In terms of bus protocol, PCI Express communication is encapsulated in packets. The work of packetizing and de-packetizing data and status-message traffic is handled by the transaction layer of the PCI Express port (described later). Radical differences in electrical signaling and bus protocol require the use of a different mechanical form factor and expansion connectors (and thus, new motherboards and new adapter boards); PCI slots and PCI Express slots are not interchangeable. At the software level, PCI Express preserves backward compatibility with PCI; legacy PCI system software can detect and configure newer PCI Express devices without explicit support for the PCI Express standard, though new PCI Express features are inaccessible.
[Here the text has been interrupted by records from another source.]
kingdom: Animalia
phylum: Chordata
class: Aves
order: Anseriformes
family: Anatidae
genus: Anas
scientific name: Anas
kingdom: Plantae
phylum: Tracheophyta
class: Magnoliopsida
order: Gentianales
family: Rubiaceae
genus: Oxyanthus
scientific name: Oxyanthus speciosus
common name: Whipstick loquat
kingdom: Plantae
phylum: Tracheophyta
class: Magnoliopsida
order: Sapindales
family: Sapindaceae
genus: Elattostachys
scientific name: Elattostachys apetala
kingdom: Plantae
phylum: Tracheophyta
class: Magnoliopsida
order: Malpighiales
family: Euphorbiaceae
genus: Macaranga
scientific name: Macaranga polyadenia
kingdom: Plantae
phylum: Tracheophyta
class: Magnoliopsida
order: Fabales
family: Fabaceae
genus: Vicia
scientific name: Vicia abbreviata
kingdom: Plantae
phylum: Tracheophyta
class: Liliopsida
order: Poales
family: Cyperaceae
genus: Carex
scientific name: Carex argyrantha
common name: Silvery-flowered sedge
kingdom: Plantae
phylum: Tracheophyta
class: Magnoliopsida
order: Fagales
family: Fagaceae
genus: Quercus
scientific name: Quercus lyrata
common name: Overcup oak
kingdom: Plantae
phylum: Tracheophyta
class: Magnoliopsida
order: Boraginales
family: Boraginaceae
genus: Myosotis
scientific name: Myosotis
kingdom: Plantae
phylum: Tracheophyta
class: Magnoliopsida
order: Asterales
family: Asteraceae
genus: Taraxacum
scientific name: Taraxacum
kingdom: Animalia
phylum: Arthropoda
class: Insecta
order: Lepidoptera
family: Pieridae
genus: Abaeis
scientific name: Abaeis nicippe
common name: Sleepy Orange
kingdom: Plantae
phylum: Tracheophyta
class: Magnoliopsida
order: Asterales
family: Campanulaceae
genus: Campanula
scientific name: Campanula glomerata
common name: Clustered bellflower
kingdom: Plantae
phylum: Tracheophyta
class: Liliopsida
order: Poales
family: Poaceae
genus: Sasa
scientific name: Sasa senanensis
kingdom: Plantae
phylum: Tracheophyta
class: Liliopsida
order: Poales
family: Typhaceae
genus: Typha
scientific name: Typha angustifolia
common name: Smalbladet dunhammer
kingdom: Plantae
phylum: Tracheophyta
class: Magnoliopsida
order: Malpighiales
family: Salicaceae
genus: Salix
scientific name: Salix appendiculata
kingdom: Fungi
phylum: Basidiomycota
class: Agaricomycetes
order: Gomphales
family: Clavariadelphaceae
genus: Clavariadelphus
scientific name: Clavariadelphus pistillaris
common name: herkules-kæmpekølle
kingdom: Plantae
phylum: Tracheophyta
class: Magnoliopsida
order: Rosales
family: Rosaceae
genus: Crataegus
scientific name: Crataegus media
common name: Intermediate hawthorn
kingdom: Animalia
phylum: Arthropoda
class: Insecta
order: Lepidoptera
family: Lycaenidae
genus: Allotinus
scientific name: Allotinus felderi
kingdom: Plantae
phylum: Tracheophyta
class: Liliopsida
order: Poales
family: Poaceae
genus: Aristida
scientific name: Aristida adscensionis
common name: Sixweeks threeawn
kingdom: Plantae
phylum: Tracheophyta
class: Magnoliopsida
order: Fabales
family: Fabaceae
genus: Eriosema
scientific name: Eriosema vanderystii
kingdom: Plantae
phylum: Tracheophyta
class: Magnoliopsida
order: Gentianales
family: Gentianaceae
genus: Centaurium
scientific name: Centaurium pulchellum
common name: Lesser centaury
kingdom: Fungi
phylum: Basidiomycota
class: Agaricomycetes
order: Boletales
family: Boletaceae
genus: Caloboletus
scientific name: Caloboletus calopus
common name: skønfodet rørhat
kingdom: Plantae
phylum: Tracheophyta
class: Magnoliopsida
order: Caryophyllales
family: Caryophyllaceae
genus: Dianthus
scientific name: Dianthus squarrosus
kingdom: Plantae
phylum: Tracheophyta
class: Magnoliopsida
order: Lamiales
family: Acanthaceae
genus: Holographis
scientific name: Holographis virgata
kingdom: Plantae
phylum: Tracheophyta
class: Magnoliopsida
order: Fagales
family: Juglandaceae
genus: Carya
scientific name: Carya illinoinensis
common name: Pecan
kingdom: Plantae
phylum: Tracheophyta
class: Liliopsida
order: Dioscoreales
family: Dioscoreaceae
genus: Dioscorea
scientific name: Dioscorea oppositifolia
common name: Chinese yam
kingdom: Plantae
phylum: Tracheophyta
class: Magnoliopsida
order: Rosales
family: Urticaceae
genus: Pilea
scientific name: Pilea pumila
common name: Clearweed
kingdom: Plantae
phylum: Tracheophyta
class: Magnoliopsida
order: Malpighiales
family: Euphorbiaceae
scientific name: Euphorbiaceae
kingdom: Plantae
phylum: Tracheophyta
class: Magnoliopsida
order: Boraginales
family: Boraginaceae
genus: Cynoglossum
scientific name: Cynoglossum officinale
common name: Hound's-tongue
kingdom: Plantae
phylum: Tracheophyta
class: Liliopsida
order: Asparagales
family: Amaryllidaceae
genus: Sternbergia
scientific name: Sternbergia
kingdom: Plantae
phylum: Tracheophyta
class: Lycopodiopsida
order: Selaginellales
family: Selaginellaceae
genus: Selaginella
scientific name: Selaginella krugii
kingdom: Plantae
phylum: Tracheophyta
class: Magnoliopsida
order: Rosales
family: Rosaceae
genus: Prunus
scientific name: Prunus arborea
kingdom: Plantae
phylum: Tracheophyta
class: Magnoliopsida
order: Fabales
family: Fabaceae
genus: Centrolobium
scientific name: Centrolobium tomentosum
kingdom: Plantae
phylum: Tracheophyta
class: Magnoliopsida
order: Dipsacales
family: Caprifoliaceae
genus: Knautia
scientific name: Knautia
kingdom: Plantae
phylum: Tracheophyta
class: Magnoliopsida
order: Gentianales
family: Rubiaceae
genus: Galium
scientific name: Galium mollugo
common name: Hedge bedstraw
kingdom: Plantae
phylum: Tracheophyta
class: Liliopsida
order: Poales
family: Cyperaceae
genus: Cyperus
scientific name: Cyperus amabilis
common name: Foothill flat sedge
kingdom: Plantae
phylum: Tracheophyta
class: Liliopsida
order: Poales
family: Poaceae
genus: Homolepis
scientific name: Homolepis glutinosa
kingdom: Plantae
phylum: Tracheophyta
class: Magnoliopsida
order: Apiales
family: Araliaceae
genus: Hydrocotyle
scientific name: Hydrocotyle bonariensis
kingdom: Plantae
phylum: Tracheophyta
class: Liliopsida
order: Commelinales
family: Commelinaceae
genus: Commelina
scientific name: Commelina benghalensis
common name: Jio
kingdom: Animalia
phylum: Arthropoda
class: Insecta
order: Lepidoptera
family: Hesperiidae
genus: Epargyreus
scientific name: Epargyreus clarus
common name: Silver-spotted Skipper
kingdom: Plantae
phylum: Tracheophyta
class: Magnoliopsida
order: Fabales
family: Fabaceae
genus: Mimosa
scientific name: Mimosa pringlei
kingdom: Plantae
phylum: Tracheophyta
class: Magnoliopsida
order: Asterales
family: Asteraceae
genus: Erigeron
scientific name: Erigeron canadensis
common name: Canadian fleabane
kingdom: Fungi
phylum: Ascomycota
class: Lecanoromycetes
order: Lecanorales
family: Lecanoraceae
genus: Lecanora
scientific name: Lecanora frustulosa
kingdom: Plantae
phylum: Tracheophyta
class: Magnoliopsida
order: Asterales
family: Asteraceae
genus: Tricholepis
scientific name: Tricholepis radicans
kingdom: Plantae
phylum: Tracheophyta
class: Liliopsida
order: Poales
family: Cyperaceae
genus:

The PCI Express link between two devices can vary in size from one to 16 lanes. In a multi-lane link, the packet data is striped across lanes, and peak data throughput scales with the overall link width. The lane count is automatically negotiated during device initialization and can be restricted by either endpoint. For example, a single-lane PCI Express (x1) card can be inserted into a multi-lane slot (x4, x8, etc.), and the initialization cycle auto-negotiates the highest mutually supported lane count. The link can dynamically down-configure itself to use fewer lanes, providing a failure tolerance in case bad or unreliable lanes are present. The PCI Express standard defines link widths of x1, x2, x4, x8, and x16. Up to and including PCIe 5.0, x12, and x32 links were defined as well but never used.[8] This allows the PCI Express bus to serve both cost-sensitive applications where high throughput is not needed, and performance-critical applications such as 3D graphics, networking (10 Gigabit Ethernet or multiport Gigabit Ethernet), and enterprise storage (SAS or Fibre Channel). Slots and connectors are only defined for a subset of these widths, with link widths in between using the next larger physical slot size.

As a point of reference, a PCI-X (133 MHz 64-bit) device and a PCI Express 1.0 device using four lanes (x4) have roughly the same peak single-direction transfer rate of 1064 MB/s. The PCI Express bus has the potential to perform better than the PCI-X bus in cases where multiple devices are transferring data simultaneously, or if communication with the PCI Express peripheral is bidirectional.